Trout Piccata with Fennel Peach Caprese Salad

HI YOU GUYS!!!! Yeah, it's been awhile. Life, you know? I missed this. 

Things have been pretty great. I could go on and on, but I think I'll just ease back into this blogging thing with these recipes and photos and virtual hugs. *HUGS* 

Summer a.f. 

Peach Fennel Caprese Salad
- 1 fennel bulb, quartered and sliced thin
- 2 tsp fennel fronds, chopped fine
- 1 large tomato, seeded, quartered, sliced thin
- 1 peach, peeled, seeded, sliced thin
- 1/2 ball fresh mozzarella, cut into matchsticks
- 1 teaspoon chopped fresh oregano
- 1 garlic clove, minced
- 5-6 fresh basil leaves, julienned
- 1 Tablespoon olive oil
- 2 Tablepoons Balsamic vinegar
- salt & pepper to taste 

Re: slicing everything: I was trying to get everything a similar shape/cut... kind of thin, bite-size slices. Gently toss everything to combine. Serve immediately or refrigerate up to 4 hours.

Trout Piccata
- 3 trout filets
- Flour for dusting the trout (a cup should do) 
- 4 Tablepoons butter, divided
- 3 Tablespoons lemon juice
- 3 Tablespoons capers
- salt and pepper to taste 

Spread the flour on a plate and dip the trout fillets in it to coat completely.
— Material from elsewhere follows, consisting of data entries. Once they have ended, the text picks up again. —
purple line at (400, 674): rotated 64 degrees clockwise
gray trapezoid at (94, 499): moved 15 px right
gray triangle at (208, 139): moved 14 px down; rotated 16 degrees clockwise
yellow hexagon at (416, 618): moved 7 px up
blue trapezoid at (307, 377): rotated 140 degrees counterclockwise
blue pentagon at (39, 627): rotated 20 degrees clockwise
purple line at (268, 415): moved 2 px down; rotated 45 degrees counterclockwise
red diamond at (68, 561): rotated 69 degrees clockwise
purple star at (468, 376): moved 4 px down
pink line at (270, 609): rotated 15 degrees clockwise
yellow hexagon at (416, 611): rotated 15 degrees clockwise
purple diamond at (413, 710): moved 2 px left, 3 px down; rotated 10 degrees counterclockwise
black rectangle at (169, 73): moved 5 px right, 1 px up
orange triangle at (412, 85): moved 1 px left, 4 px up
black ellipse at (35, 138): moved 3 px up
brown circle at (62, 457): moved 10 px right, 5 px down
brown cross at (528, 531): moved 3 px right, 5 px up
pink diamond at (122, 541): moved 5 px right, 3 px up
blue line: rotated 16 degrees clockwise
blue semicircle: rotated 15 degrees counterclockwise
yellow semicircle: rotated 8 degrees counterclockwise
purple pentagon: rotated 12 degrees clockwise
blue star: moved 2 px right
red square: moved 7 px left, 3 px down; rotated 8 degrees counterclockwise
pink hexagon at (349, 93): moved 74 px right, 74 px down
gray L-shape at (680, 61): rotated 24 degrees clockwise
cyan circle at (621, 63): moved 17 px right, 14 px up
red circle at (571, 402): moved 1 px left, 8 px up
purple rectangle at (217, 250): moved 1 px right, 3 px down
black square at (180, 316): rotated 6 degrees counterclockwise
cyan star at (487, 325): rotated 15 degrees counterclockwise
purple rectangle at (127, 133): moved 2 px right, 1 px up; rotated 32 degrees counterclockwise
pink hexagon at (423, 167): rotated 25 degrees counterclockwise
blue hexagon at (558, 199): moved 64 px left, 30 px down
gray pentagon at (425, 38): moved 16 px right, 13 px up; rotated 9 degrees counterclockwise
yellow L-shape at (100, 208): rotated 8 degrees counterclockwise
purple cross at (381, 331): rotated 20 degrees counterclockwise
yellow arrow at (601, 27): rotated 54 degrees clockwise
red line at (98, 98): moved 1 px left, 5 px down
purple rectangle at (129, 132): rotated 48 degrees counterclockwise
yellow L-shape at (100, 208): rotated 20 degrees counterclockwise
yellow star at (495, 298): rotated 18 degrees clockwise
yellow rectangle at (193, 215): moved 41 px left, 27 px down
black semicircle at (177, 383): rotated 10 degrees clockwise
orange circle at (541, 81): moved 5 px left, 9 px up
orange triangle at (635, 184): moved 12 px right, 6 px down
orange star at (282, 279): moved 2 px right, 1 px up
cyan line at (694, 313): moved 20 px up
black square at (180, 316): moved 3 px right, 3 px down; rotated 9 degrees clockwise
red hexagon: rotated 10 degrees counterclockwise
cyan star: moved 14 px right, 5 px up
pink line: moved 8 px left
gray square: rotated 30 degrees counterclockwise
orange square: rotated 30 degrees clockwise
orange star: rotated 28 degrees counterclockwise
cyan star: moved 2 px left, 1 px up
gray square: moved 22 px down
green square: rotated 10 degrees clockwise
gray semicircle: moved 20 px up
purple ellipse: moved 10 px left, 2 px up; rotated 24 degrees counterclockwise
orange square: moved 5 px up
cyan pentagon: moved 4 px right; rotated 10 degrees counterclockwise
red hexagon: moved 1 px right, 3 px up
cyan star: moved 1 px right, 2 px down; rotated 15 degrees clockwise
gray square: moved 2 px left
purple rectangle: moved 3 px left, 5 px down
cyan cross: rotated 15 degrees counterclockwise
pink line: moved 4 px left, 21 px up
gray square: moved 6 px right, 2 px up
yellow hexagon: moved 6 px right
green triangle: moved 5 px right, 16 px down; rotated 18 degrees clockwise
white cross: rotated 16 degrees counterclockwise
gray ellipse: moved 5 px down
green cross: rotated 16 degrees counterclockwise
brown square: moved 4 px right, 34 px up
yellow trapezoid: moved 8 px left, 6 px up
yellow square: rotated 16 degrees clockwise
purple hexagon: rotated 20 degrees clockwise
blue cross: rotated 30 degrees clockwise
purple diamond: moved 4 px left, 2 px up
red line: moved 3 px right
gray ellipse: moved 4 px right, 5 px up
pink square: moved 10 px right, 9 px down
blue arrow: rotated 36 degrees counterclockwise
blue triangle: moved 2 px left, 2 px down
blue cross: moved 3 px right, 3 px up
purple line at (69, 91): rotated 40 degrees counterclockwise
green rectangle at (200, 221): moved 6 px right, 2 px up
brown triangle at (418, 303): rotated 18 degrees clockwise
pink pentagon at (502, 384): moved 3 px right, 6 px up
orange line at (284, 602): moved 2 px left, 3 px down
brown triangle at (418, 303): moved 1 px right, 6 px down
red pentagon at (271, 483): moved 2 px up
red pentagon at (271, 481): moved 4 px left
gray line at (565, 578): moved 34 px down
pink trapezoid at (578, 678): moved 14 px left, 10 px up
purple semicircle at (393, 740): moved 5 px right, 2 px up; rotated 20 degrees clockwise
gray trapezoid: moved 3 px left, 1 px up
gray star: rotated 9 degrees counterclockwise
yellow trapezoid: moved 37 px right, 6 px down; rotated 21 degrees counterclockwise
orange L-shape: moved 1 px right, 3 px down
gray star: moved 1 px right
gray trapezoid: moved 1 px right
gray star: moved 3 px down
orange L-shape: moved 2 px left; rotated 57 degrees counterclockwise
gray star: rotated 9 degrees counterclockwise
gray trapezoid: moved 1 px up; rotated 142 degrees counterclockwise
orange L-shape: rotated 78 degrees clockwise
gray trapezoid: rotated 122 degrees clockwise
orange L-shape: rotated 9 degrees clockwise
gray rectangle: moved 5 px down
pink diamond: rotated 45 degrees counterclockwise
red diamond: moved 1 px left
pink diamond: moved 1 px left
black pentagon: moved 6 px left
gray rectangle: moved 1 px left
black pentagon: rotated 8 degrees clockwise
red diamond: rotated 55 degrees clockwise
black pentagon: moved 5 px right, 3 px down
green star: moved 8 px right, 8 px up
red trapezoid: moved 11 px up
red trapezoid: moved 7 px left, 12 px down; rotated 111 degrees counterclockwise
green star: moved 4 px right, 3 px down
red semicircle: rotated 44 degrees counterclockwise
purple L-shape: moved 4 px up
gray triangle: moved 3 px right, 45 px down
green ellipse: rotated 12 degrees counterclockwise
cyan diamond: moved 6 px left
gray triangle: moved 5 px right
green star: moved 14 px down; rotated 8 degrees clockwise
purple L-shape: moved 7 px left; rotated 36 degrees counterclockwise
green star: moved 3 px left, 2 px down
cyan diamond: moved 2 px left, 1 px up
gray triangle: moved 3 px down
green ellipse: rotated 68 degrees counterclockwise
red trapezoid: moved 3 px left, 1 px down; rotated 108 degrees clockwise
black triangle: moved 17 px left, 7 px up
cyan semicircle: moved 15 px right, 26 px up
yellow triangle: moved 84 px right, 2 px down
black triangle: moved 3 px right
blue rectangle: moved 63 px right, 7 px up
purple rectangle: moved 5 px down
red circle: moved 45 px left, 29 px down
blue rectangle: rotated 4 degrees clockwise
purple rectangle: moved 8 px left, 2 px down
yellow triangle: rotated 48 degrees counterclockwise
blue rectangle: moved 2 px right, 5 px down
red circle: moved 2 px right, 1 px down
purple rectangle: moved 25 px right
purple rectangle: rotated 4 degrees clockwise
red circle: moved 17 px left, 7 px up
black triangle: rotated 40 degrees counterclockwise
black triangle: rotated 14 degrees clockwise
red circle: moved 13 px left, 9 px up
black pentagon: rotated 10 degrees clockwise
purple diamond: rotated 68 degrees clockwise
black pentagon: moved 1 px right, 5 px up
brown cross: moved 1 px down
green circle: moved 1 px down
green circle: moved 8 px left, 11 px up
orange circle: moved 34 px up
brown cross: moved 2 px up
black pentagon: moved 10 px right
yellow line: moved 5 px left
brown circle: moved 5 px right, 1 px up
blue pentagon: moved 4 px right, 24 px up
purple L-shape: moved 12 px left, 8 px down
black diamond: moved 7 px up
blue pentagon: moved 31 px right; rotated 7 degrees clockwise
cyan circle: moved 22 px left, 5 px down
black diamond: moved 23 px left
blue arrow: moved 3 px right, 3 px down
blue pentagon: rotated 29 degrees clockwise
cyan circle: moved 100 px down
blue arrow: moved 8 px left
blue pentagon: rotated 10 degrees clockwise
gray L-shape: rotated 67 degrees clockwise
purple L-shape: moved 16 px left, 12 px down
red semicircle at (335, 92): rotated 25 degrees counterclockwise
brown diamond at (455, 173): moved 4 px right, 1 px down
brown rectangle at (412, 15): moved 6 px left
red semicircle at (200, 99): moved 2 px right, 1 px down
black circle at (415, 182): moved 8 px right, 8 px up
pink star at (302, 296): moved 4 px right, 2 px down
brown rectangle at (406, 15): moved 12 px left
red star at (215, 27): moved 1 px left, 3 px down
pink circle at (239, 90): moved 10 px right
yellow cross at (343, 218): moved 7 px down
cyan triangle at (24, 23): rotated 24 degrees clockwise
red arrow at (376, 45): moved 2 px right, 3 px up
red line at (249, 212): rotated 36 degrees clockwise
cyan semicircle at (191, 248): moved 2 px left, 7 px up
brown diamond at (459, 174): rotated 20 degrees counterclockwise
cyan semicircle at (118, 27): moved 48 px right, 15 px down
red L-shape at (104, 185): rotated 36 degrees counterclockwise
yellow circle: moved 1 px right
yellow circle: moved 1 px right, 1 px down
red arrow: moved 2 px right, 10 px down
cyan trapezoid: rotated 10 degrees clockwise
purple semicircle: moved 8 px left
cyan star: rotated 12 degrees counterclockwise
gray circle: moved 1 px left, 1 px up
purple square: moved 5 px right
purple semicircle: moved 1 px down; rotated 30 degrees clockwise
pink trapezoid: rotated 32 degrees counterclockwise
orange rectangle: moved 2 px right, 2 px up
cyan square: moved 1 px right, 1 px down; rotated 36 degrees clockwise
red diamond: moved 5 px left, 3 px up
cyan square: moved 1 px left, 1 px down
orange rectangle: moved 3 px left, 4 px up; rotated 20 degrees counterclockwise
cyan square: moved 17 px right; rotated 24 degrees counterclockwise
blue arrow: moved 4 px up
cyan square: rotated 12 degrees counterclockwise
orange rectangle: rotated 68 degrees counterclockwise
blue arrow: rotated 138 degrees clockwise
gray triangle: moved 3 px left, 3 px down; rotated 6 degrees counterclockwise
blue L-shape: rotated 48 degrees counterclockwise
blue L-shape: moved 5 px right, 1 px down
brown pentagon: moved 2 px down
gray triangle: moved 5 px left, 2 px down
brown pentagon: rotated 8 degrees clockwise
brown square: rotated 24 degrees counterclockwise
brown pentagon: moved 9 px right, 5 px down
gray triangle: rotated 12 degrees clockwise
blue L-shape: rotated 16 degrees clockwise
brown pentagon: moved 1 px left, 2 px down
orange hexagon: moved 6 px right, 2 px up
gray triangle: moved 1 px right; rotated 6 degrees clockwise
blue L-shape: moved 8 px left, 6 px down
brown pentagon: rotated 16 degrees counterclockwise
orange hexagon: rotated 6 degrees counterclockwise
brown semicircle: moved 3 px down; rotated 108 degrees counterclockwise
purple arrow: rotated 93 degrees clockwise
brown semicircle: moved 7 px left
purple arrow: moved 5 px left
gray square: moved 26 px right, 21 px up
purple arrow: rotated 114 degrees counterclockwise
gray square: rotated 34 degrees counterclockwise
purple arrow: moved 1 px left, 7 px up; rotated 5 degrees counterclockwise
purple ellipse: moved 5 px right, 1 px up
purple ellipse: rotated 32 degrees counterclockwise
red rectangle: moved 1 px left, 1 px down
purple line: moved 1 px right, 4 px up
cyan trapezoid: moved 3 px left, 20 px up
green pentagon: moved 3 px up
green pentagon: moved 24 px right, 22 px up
Shake of excess flour. Melt 3 Tablespoons of butter in a large non-stick skillet. When completely melted, place trout fillets in, 1 or 2 at a time, flesh-side down. Let cook for 3 minutes then gently flip with a spatula and cook another 3 minutes. Set cooked trout aside. Add garlic and remaining butter to pan and let melt completely. Add lemon juice and stir, scraping up brown bits. Add capers and salt and pepper. Pour sauce over cooked trout, Garnish with lemon thyme, lemon wedges, and fennel fronds, if desired. Serve.

I developed a milk glass obsession while I was gone. This platter is bae.